Recensione - Skelattack
di
Győző Baki / Baboy
P
Il Gioco
Ci sono tante teorie contrastanti su cosa accada dopo la vita. Chiamatela mente, coscienza o anima, tanti sostengono che ci sia un posto in cui la nostra "essenza" possa trovare rifugio oltre la mortale esistenza. E gli sviluppatori di Skelattack propongono la loro versione (ironica) di queste credenze, immergendoci in un mondo chiamato Undervale abitato da fantasmi, scheletri e animali, come i pipistrelli, degni dei migliori cliché horror. Un giorno, però, i mortali scoprono l'esistenza di questo posto e rubano la magia che tiene in vita (si fa per dire) gli abitanti dell'aldilà. Sta quindi al giovane protagonista scheletrico Skully e al suo fido amico pipistrello Imber fermare questa malefica invasione. Insomma, questa volta i cattivi siamo noi umani.In questo contesto, Skelattack ci immerge in un mondo animato come un cartone di inizio secolo scorso, ricco di siparietti divertenti tra i personaggi morti nei diversi livelli; ma come spesso accade per titoli platform 2D, qui non è la storia che conta di più, ma il puro e semplice gameplay che qui troviamo nella forma di un platforming molto classico. E infatti ci si trova subito a proprio agio negli acrobatici livelli di gioco, tra comandi più simili a un metroidvania con salti, rimbalzi sui muri e attacchi corpo a copro, ma con livelli a scorrimento laterale maggiormente lineari dove conta soprattutto schivare ed eliminare nemici e trappole.
MX Video - Skelattack
Nei panni di Skully siamo dotati di uno spadone con cui attaccare i nemici, mentre il resto delle acrobazie da combattimento è limitato al dosare al meglio movimenti e salti, senza parate o schivate da utilizzare. Le sezioni platform si affidano all'unico tasto di salto senza scatti, rampini o altre abilità, e similmente le parti di combattimento richiedono la pressione di un solo bottone per elargire potenti spadate. Ritroviamo quindi il classico gameplay a due tasti delle prime console Nintendo.

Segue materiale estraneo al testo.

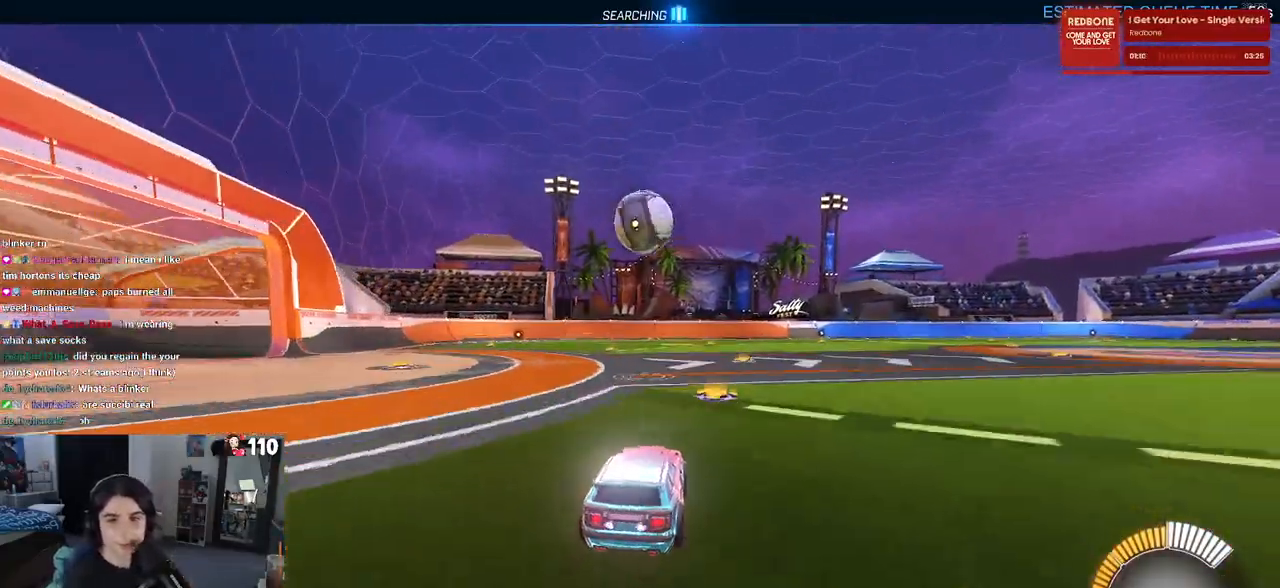
{"buttons": ["CROSS", "R2"], "left_stick": "down", "right_stick": "center", "events": [[133, "R1", "up"], [350, "left_stick", "down"], [383, "CROSS", "down"]]}
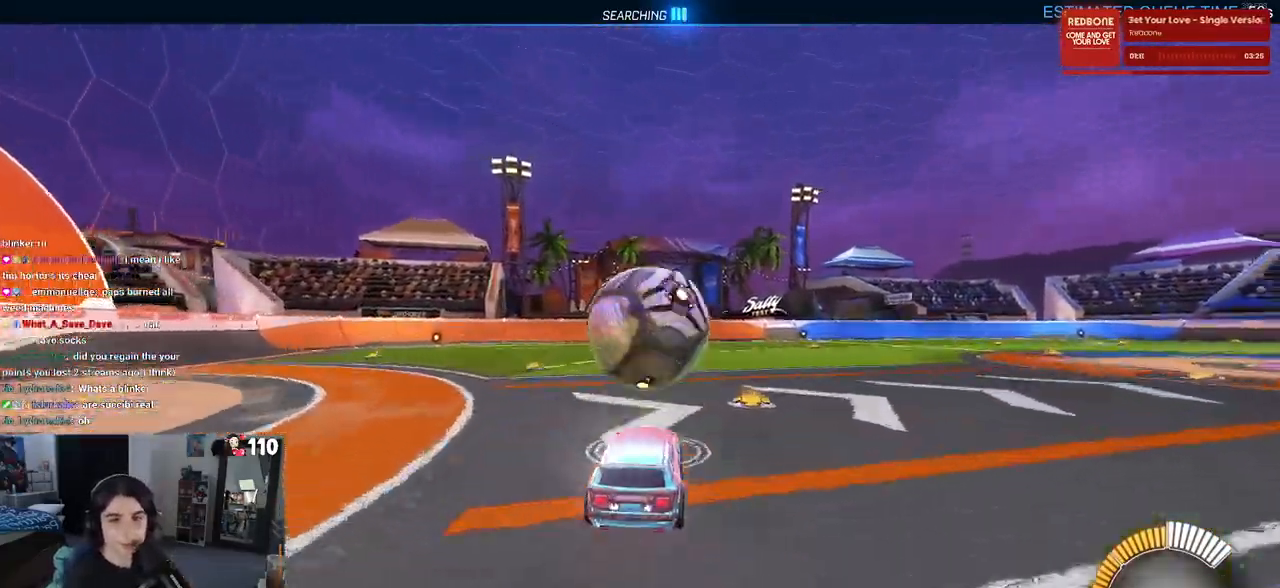
{"buttons": ["L1", "R1", "R2"], "left_stick": "down-right", "right_stick": "center", "events": [[33, "CROSS", "up"], [33, "left_stick", "center"], [83, "CROSS", "down"], [183, "left_stick", "up-right"], [200, "L1", "down"], [233, "CROSS", "up"], [250, "R1", "down"], [267, "R2", "up"], [317, "R2", "down"], [483, "left_stick", "down-right"]]}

I combattimenti sono in gran parte evitabili a parte le immancabili sezioni boss, quindi la sfida sta principalmente nella componente di platforming che ci vede cercare di evitare i numerosi burroni, spine, ostacoli mobili e proiettili. Il protagonista è dotato anche di una barra della vita, ma quasi ogni pericolo è letale al primo contatto; il gioco è però abbastanza generoso nella frequenza dei checkpoint, ai quali si può tornare indietro senza limitazione alcuna. Nessuna sequenza di salti, insomma, che non si possa superare con un po' di perseveranza.
I livelli sono tutti piuttosto lineari, ma a livello visivo portano il giocatore in tante location distinte seppur abbastanza classiche, come le stanze di un castello o l'immancabile dungeon sotterraneo. Non ci sono molti percorsi alternativi, con le poche piattaforme nascoste che contengono rari segreti ed easter egg. Per arrivare all'ultimo boss, e quindi alla conclusione del gioco, sono necessarie circa 4 ore, e non ci sono modalità di gioco ulteriori o particolari motivi per rigiocare il titolo dall'inizio. Sfortunatamente manca anche totalmente la localizzazione italiana, con tutti i testi del gioco disponibili unicamente in inglese; qualcosa che non ci saremmo aspettati da un publisher come Konami.